Marziyeh konservatuara gitmek için ailesini ikna edemeyince, internete bir video yükleyip ünlü oyuncu Behnaz’dan yardım istemeye karar verir. Tam film çekimlerinin olduğu bir dönemde genç kızın yayınladığı videoyu izleyen ünlü oyuncu, izlediklerinden oldukça etkilenir. Behnaz, hayallerini gerçekleştirmek isteyen kıza yardım etmek için tüm işini yarıda bırakıp yanına Jafar Panahi’yi de alarak yola koyulur.

Kimsesiz Çocuk Remi

Hector Malot’un aynı adlı kitabından uyarlanan filmde; 10 yaşındaki yetim Remi, iyi kalpli Madam Barberin tarafından büyütülmüştür. Fakat bir gün Madam Barberin’in paragöz kocası, kendisini para kazanmak için gizemli bir gezgin müzisyen olan Vitalis’e satar.
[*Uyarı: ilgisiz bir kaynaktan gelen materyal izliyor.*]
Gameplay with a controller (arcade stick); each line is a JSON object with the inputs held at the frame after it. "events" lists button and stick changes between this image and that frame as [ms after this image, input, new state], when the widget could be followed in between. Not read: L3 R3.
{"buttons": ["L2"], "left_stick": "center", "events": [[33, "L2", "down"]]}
Remi, Vitalis’in sadık köpeği Capi ve yaramaz maymunu Mister Joli-Coeu ile gösteriler yapmak üzere şehir şehir gezeceği bir maceraya başlar. Bu yeni birliktelik boyunca Vitalis’in yaşadığı zorlu hayatı öğrenir ve ekmeğini kazanmak için şarkı söylemeye başlar. Fransa’yı karış karış gezeceği bu yolculukta yeni insanlarla tanışacak, arkadaşlar edinecek ve en önemlisi kendisinin gerçekte kim olduğunu anlayacaktır.

Kız

Kız, 15 yaşındaki bir trans bireyin balerin olmak için verdiği mücadeleyi konu ediyor. Lara çocukluğundan beri balerin olmanın hayalini kurar. Sadece kadınların kabul edildiği bir bale okuluna kabul edildiğindeyse hayaline hiç olmadığı kadar yaklaşır. Fakat büyük bir sorun vardır. 15 yaşındaki Lara, bir erkek bedeninde doğmuştur. Lara, hayallerini gerçekleştirmek için zorlu bir mücadele vermek zorunda kalır.
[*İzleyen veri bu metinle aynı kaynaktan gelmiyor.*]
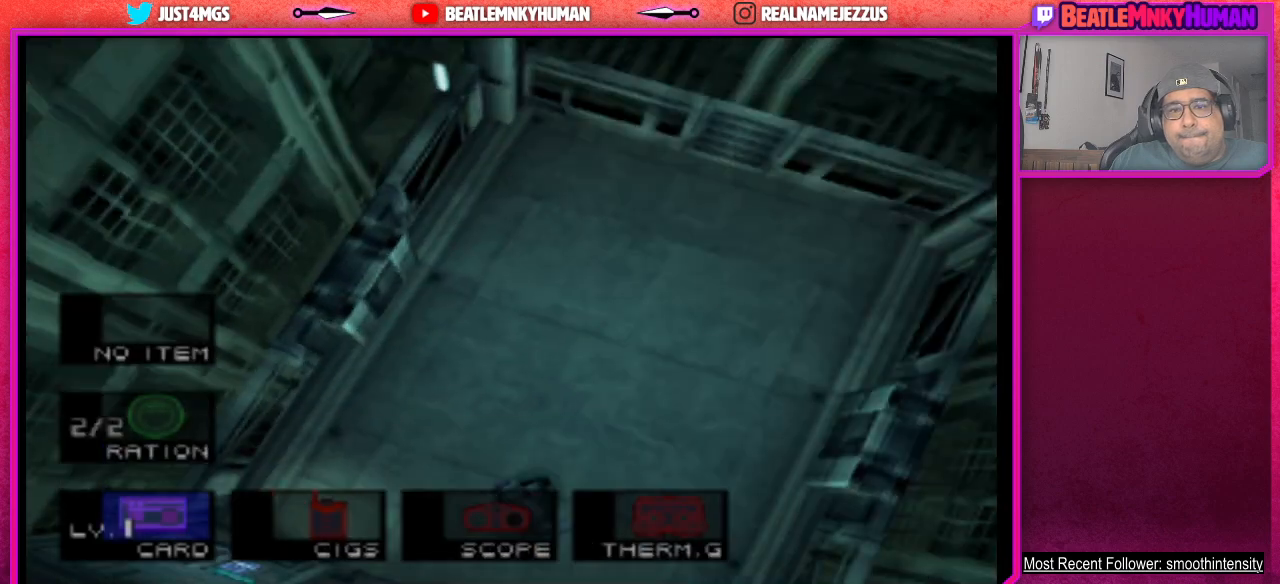
{"buttons": ["L2"], "left_stick": "center", "events": []}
Cannes’da Belirli Bir Bakış bölümünde dünya prömiyerini yapan Girl’ün yönetmen koltuğunda Lukas Dhont oturuyor. Victor Polster’in Lara karakterine hayat verdiği filmin kadrosunda Arieh Worthalter, Valentijn Dhaenens, Katelijne Damen, Nele Hardiman gibi isimler yer alıyor.

Bekarlığa Veda

Bekarlığa Feda, kızının evlenmesini engellemeye çalışan bir babanın hikayesini konu ediyor. Yakın arkadaş olan Mete, Çağlar ve Burak arasında ilk evlenen Burak olur. Artık sıra Çağlar’a gelir. Deliler gibi sevdiği kız arkadaşı Gamze ile evlenmek isteyen Çağlar’ın önünde ise büyük bir engel vardır. Gamze’nin babası Timur, kızının Çağlar ile evlenmesini istemez.
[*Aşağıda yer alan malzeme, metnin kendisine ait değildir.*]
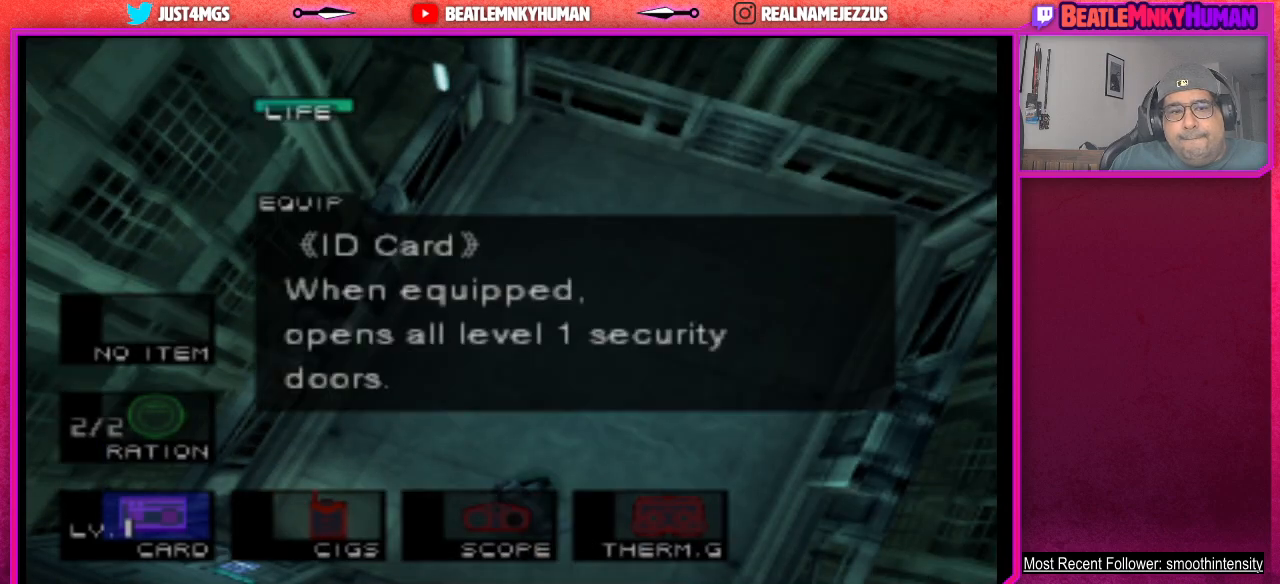
{"buttons": [], "left_stick": "center", "events": [[450, "L2", "up"]]}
Timur, kızını Çağlar’dan ayırmak için türlü numaralar yapsa da onları ayırmayı başaramaz. Ama Timur pes etmemeye kararlıdır ve bu sefer büyük bir plan yapar. Kızının düğününden bir gün önce bekarlığa veda partisi organize eden Timur, burada Çağlar’ın başına büyük bir bela açmayı planlar. Timur bu sefer kızını Çağlar’dan ayırmayı başaracağını düşünür. Ancak beklenmeyen gelişince, plan bambaşka bir hale dönerek ortamda büyük bir karışıklığa neden olur.

Yönetmen koltuğunda Ali Doğançay ve Cem Sürücü’nün oturduğu Bekarlığa Feda’nın oyuncu kadrosunda Ali Burak Ceylan, Melis Tüzüngüç, Yağmur Ün, Ayşe Tunaboylu, Mahmut Gözgöz, Nurseli İdiz, Eda Erol gibi isimler yer alıyor. Komedi türündeki filmin senaryosunu Ali Doğançay kaleme alıyor.

Yangın Yeri

Richard Ford’un aynı isimli romanından Paul Dano ve Zoe Kazan tarafından sinemaya uyarlanan “Yangın Yeri” adlı film, 1960’lı yıllarda Montana’ya taşındıktan sonra babasının işsiz kalmasının akabinde ailesinin dağılışına şahit olan Joe Brinson’ın hikayesini anlatıyor.

Orijinal ismi “Wildlife” olan yapımın başrollerini Jake Gyllenhaal, Carey Mulligan ve Ed Oxenbould paylaşıyor.

Araf 2: Cin Bebek Doğuyor

Araf 2, kendisine musallat olan cinden kurtulmaya çalışan genç bir kadının hikayesini konu ediyor. Kübra ve Ahmet birbirlerini çok seven bir çifttir. Mutlu bir evliliği olan çiftin hayatlarında her şey yolundadır; ta ki anlam veremedikleri olaylar yaşayana kadar.

Kübra bir süredir tuhaf olaylara maruz kalınca çift soluğu doktorda alır. Doktorlar genç kadına sara teşhisi koyar. Ancak Kübra’nın yaşadıklarını öğrenen köyün imamı, ona cin musallat olduğunu söyler. Ahmet yaşananlara bir türlü anlam veremez. Tam da bu sırada Kübra’nın babaannesinin ölümü ve kilitli bir dolabın içinde muska bulunması durumun ciddiyetini artırır.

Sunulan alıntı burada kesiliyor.